Combat is practically turn-based, but is still neatly portrayed in real time in the form of a meter on the top of the screen, which constantly has allies and enemies move towards the center. When they’re there, they can take action. Each action has a certain stamina cost associated with it, which determines where they line up when re-queuing on the action meter. A powerful move like Exterminate costs five stamina points, so a goblin executing it will queue up right at the end and it’ll take longer for them to take another action, whereas a move costing just one stamina will see the goblin back in the center much sooner.

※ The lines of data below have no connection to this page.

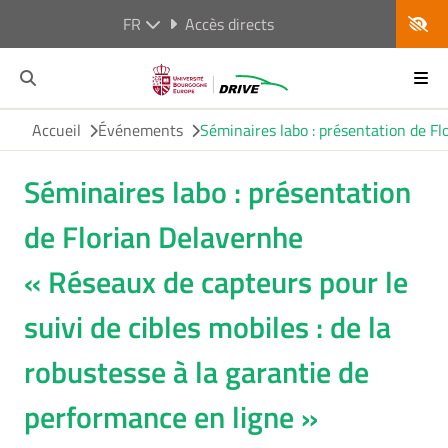
FR
Accès directs
Accueil
Événements
Séminaires labo : présentation de Fl
Séminaires labo : présentation
de Florian Delavernhe
« Réseaux de capteurs pour le
suivi de cibles mobiles : de la
robustesse à la garantie de
performance en ligne »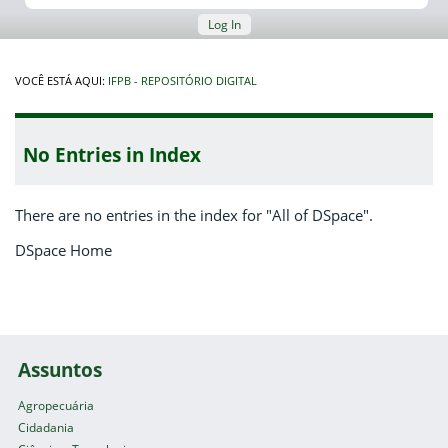
Log In
VOCÊ ESTÁ AQUI:
IFPB - REPOSITÓRIO DIGITAL
No Entries in Index
There are no entries in the index for "All of DSpace".
DSpace Home
Assuntos
Agropecuária
Cidadania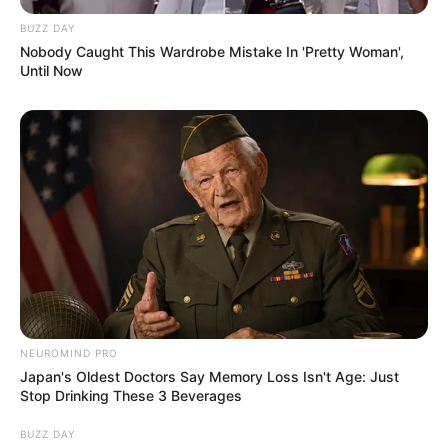
BUZZ DAY
Nobody Caught This Wardrobe Mistake In 'Pretty Woman',
Until Now
NEUROMIND PRO
Japan's Oldest Doctors Say Memory Loss Isn't Age: Just
Stop Drinking These 3 Beverages
BUZZ DAY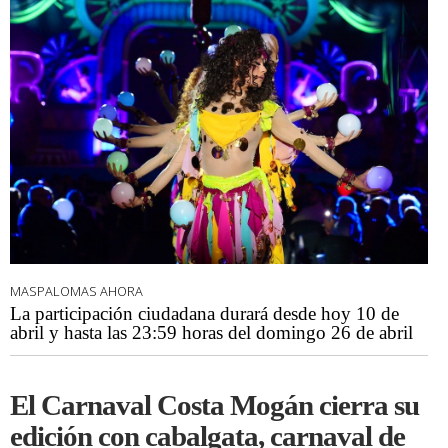
MASPALOMAS AHORA
La participación ciudadana durará desde hoy 10 de
abril y hasta las 23:59 horas del domingo 26 de abril
El Carnaval Costa Mogán cierra su
edición con cabalgata, carnaval de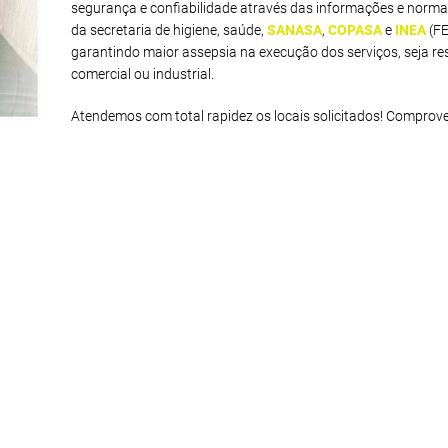
segurança e confiabilidade através das informações e norma
da secretaria de higiene, saúde,
SANASA
,
COPASA
e
INEA
(F
garantindo maior assepsia na execução dos serviços, seja res
comercial ou industrial.
Atendemos com total rapidez os locais solicitados! Comprov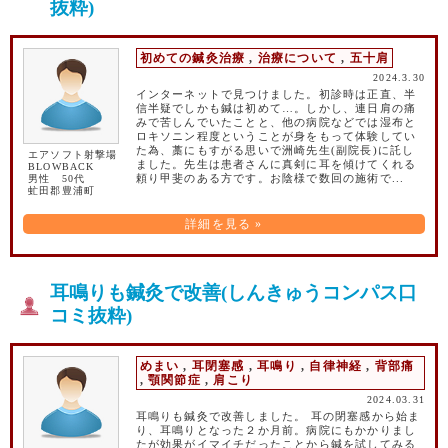
抜粋)
初めての鍼灸治療
,
治療について
,
五十肩
2024.3.30
インターネットで見つけました。初診時は正直、半
信半疑でしかも鍼は初めて…。しかし、連日肩の痛
みで苦しんでいたことと、他の病院などでは湿布と
ロキソニン程度ということが身をもって体験してい
た為、藁にもすがる思いで洲崎先生(副院長)に託し
エアソフト射撃場
ました。先生は患者さんに真剣に耳を傾けてくれる
BLOWBACK
男性 50代
頼り甲斐のある方です。お陰様で数回の施術で...
虻田郡豊浦町
詳細を見る »
耳鳴りも鍼灸で改善(しんきゅうコンパス口
コミ抜粋)
めまい
,
耳閉塞感
,
耳鳴り
,
自律神経
,
背部痛
,
顎関節症
,
肩こり
2024.03.31
耳鳴りも鍼灸で改善しました。 耳の閉塞感から始ま
り、耳鳴りとなった２か月前。病院にもかかりまし
たが効果がイマイチだったことから鍼を試してみる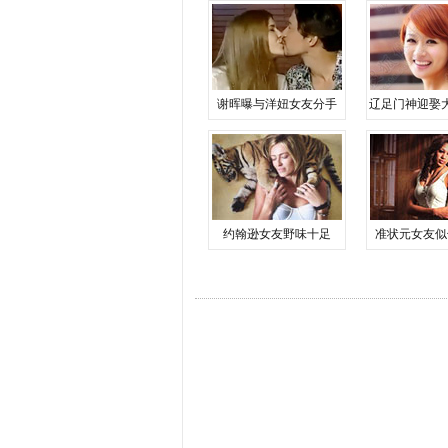
谢晖曝与洋妞女友分手
辽足门神迎娶
约翰逊女友野味十足
准状元女友似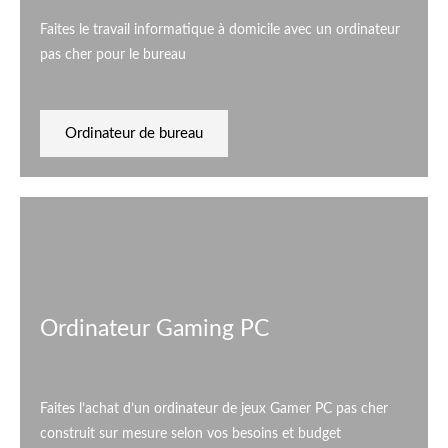
Faites le travail informatique à domicile avec un ordinateur
pas cher pour le bureau
Ordinateur de bureau
Ordinateur Gaming PC
Faites l’achat d’un ordinateur de jeux Gamer PC pas cher
construit sur mesure selon vos besoins et budget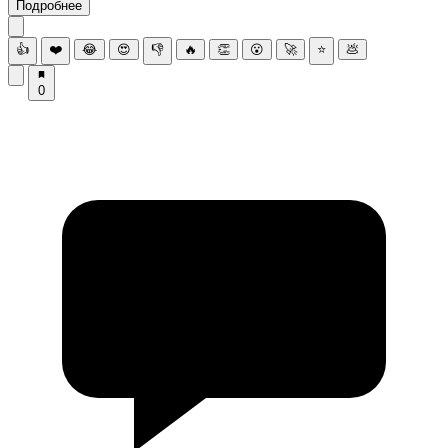
Подробнее
👍
❤️
😂
😍
👎
🔥
👏
😮
🚀
⭐
💩
0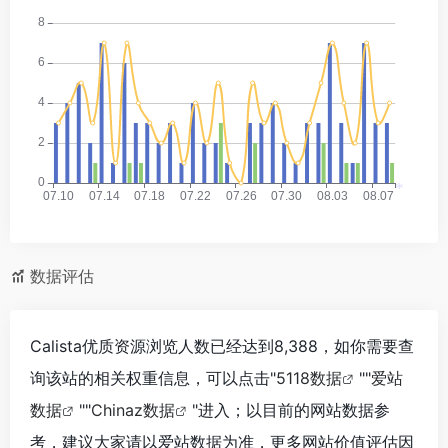
*
*
数据评估
Calista优质资源浏览人数已经达到8,388，如你需要查
询该站的相关权重信息，可以点击"
5118数据
""
爱站
数据
""
Chinaz数据
"进入；以目前的网站数据参
考，建议大家请以爱站数据为准，更多网站价值评估因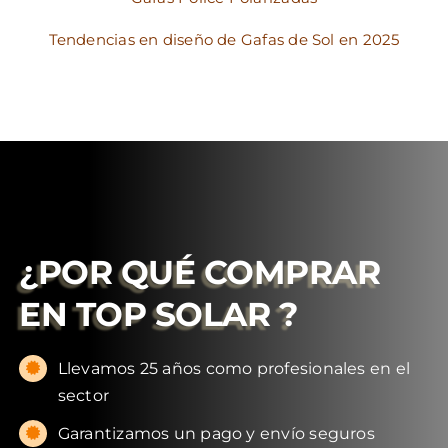
Tendencias en diseño de Gafas de Sol en 2025
¿POR QUÉ COMPRAR
EN
TOP SOLAR
?
Llevamos 25 años como profesionales en el
sector
Garantizamos un pago y envío seguros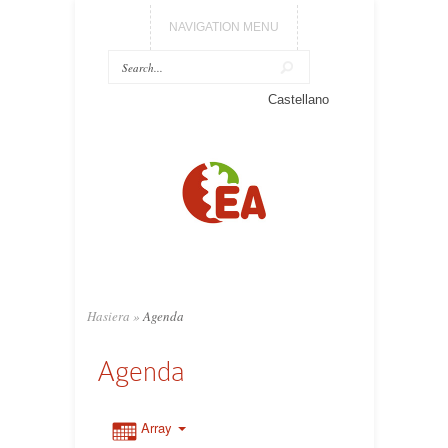
NAVIGATION MENU
Castellano
Hasiera
»
Agenda
Agenda
Array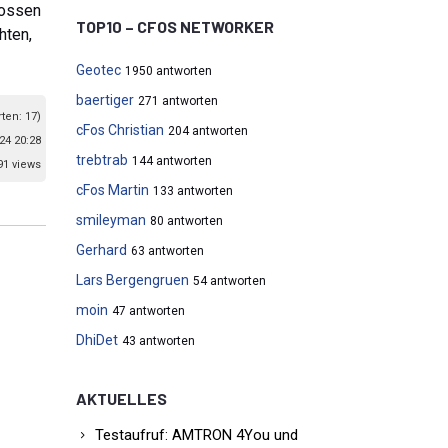
lossen
TOP10 – CFOS NETWORKER
hten,
Geotec
1950 antworten
baertiger
271 antworten
ten: 17)
cFos Christian
204 antworten
24 20:28
trebtrab
144 antworten
91 views
cFos Martin
133 antworten
smileyman
80 antworten
Gerhard
63 antworten
Lars Bergengruen
54 antworten
moin
47 antworten
DhiDet
43 antworten
AKTUELLES
Testaufruf: AMTRON 4You und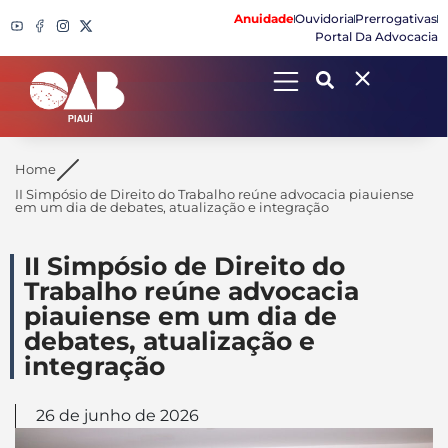
Anuidade
Ouvidoria
Prerrogativas
Portal Da Advocacia
Search
Home
II Simpósio de Direito do Trabalho reúne advocacia piauiense
em um dia de debates, atualização e integração
II Simpósio de Direito do
Trabalho reúne advocacia
piauiense em um dia de
debates, atualização e
integração
26 de junho de 2026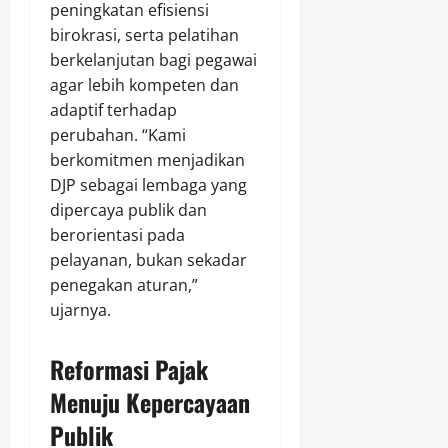
peningkatan efisiensi
birokrasi, serta pelatihan
berkelanjutan bagi pegawai
agar lebih kompeten dan
adaptif terhadap
perubahan. “Kami
berkomitmen menjadikan
DJP sebagai lembaga yang
dipercaya publik dan
berorientasi pada
pelayanan, bukan sekadar
penegakan aturan,”
ujarnya.
Reformasi Pajak
Menuju Kepercayaan
Publik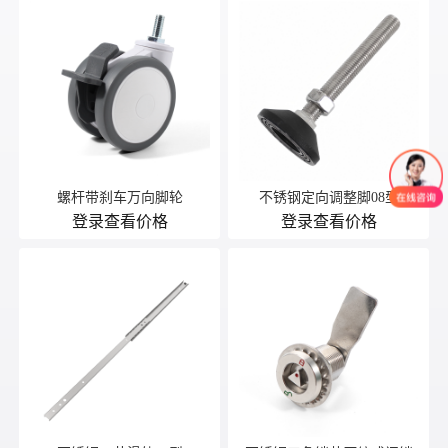
螺杆带刹车万向脚轮
不锈钢定向调整脚08型
登录查看价格
登录查看价格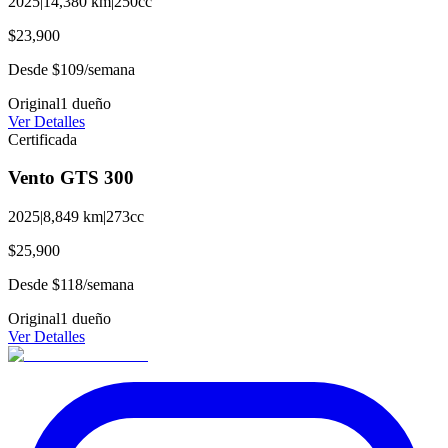
2025
|
14,380
km
|
250
cc
$23,900
Desde
$109
/semana
Original
1
dueño
Ver Detalles
Certificada
Vento
GTS
300
2025
|
8,849
km
|
273
cc
$25,900
Desde
$118
/semana
Original
1
dueño
Ver Detalles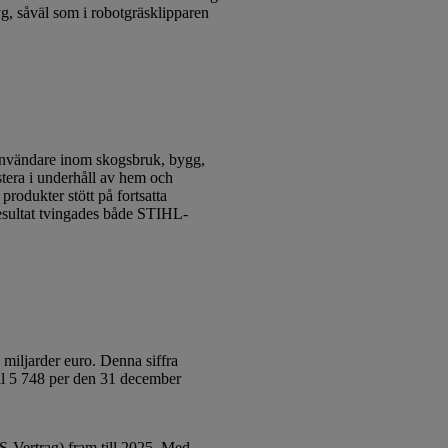
yg, såväl som i robotgräsklipparen
användare inom skogsbruk, bygg,
stera i underhåll av hem och
rodukter stött på fortsatta
 resultat tvingades både STIHL-
iljarder euro. Denna siffra
ill 5 748 per den 31 december
S-Vertrag) fram till 2025. Med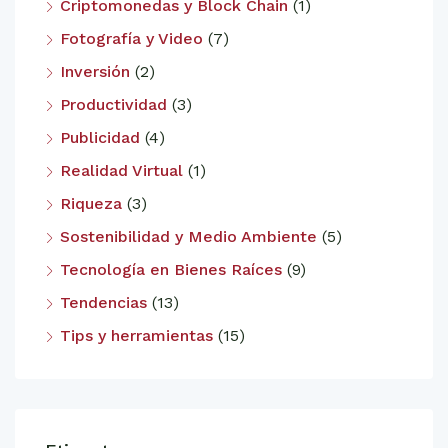
Criptomonedas y Block Chain
(1)
Fotografía y Video
(7)
Inversión
(2)
Productividad
(3)
Publicidad
(4)
Realidad Virtual
(1)
Riqueza
(3)
Sostenibilidad y Medio Ambiente
(5)
Tecnología en Bienes Raíces
(9)
Tendencias
(13)
Tips y herramientas
(15)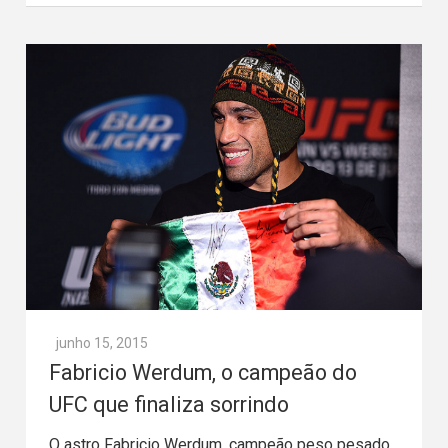
junho 15, 2015
Fabricio Werdum, o campeão do
UFC que finaliza sorrindo
O astro Fabricio Werdum, campeão peso pesado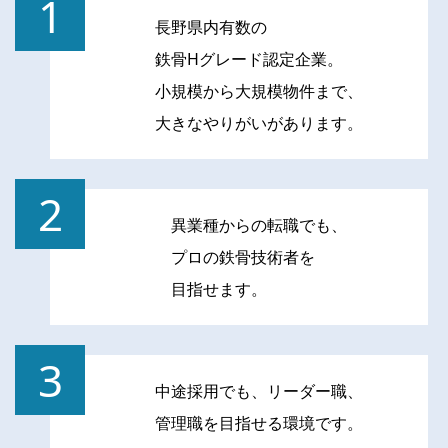
1
長野県内有数の
鉄骨Hグレード認定企業。
小規模から大規模物件まで、
大きなやりがいがあります。
2
異業種からの転職でも、
プロの鉄骨技術者を
目指せます。
3
中途採用でも、リーダー職、
管理職を目指せる環境です。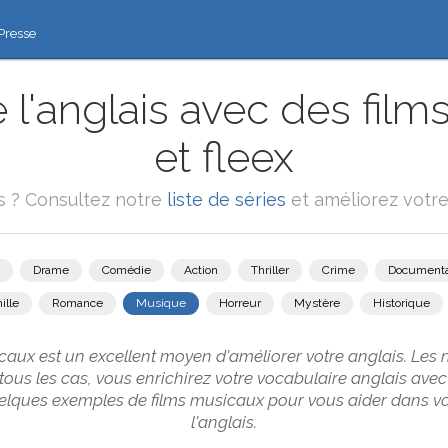
Presse
l'anglais avec des fil
et fleex
ms ? Consultez notre
liste de séries
et améliorez votre 
Drame
Comédie
Action
Thriller
Crime
Documenta
ille
Romance
Musique
Horreur
Mystère
Historique
aux est un excellent moyen d'améliorer votre anglais. Les 
s tous les cas, vous enrichirez votre vocabulaire anglais av
uelques exemples de films musicaux pour vous aider dans v
l'anglais.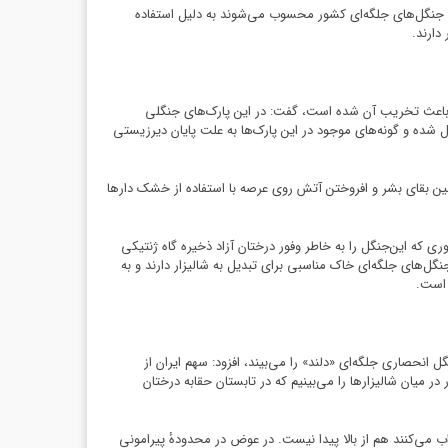
یق جنگل‌های جلگه‌ای کشور محسوب می‌شوند به دلیل استفاده
دارند.
 باعث تخریب آن شده است، گفت: در این پارک‌های جنگلی
 شده و گونه‌های موجود در این پارک‌ها به علت پایان دیرزیستی
ین بقای بشر و افروختن آتش روی عرصه با استفاده از خشک دارها
ی که این‌جنگل را به خاطر وفور درختان آزاد ذخیره گاه ژنتیکی
گل‌های جلگه‌ای خاک مناسبی برای تبدیل به شالیزار دارند و به
 است.
 انحصاری جلگه‌ای «دلند» را می‌بیند، افزود: سهم ایران از
 «دلند» نگاه کنیم محدوده‌ای محصور در میان شالیزارها را می‌بینیم که در تابستان حقابه درختان
 می‌کنند هم از بالا پیدا نیست. در عوض در محدودهٔ پیرامونی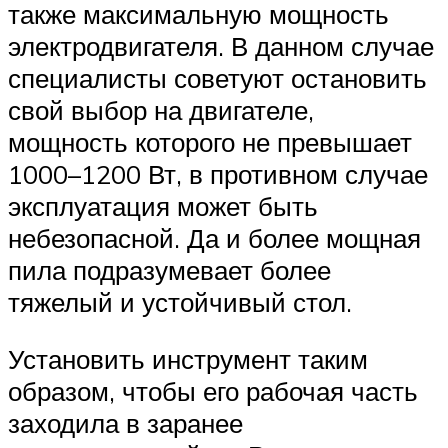
также максимальную мощность
электродвигателя. В данном случае
специалисты советуют остановить
свой выбор на двигателе,
мощность которого не превышает
1000–1200 Вт, в противном случае
эксплуатация может быть
небезопасной. Да и более мощная
пила подразумевает более
тяжелый и устойчивый стол.
Установить инструмент таким
образом, чтобы его рабочая часть
заходила в заранее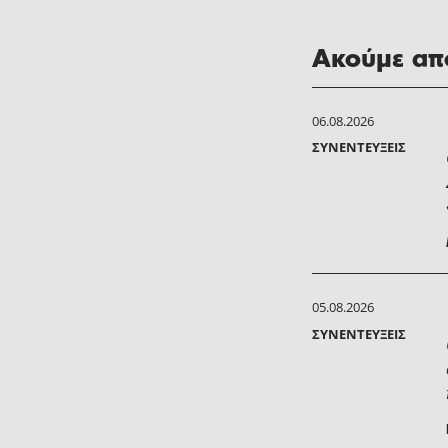
Ακούμε από
06.08.2026
ΣΥΝΕΝΤΕΎΞΕΙΣ
05.08.2026
ΣΥΝΕΝΤΕΎΞΕΙΣ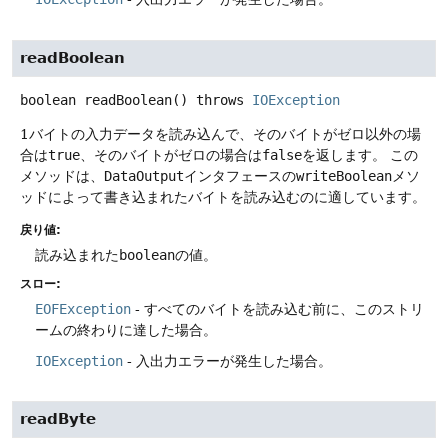
readBoolean
boolean
readBoolean
() throws
IOException
1バイトの入力データを読み込んで、そのバイトがゼロ以外の場
合は
true
、そのバイトがゼロの場合は
false
を返します。
この
メソッドは、
DataOutput
インタフェースの
writeBoolean
メソ
ッドによって書き込まれたバイトを読み込むのに適しています。
戻り値:
読み込まれた
boolean
の値。
スロー:
EOFException
- すべてのバイトを読み込む前に、このストリ
ームの終わりに達した場合。
IOException
- 入出力エラーが発生した場合。
readByte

Formation plays a big role in the game, just like in its inspiration. Many attacks will simply target the first character in line, so you’ll want to ensure that your rotation brings tanky goblins into the line of fire in time. Other attacks target the second and third character, and so on, so managing where your units are at each time is key. In most games, stunning or knocking back your own characters is a bad idea, but in Goblin Stone this can keep them out of harm’s way or buy a regeneration spell some more time to restore HP. It brings a neat dynamic into combat. Again, it’s thematically consistent for this gaggle of goblins to smack each other to push into the queue.

Goblin Stone screenshot showing combat.

Actions are shown as cards and you can see that the costs correspond to the numbers on the meter at the top of the screen.

Naturally, there are plenty of combo opportunities and synergies to explore between classes. You can use your Guards, Peons, or Shamans to set up slows or stuns so that your Raiders can use an especially powerful move, and so on.

As mentioned before, the mixing of enemy types could be a little more exciting, and things like the narrator’s lines and background music could be more varied as well. As great as both of these elements are, I want more of them.

Visually, Goblin Stone is fantastic. It’s got this hand-drawn, adorable art style that makes it feel like it’s a storybook come to life. Cutscenes, in fact, are literal pages from a book. Slight hiccups on a technical level, such as stutters when interacting with merchants or rooms in the lair, are present, but I’ve not experienced any bugs related to gameplay, indicating a polished build.

Goblin Stone screenshot of a boss battle.

Naturally, we can't miss out on challenging boss battles.

Goblin Stone is a wholesome version of Darkest Dungeon, ticking all the same boxes without being a blind copycat – meaningful additions like the breeding system and its narrative ensure that it’s a unique experience that can stand on its own. Though the restrictions of its budget do show here and there, it’s clearly a labor of much love and craftsmanship that will keep you entertained for many hours.

Score: 8/10

Version tested: PC.

Goblin Stone is out for PC via Steam and Epic Games Store on March 12, 2024.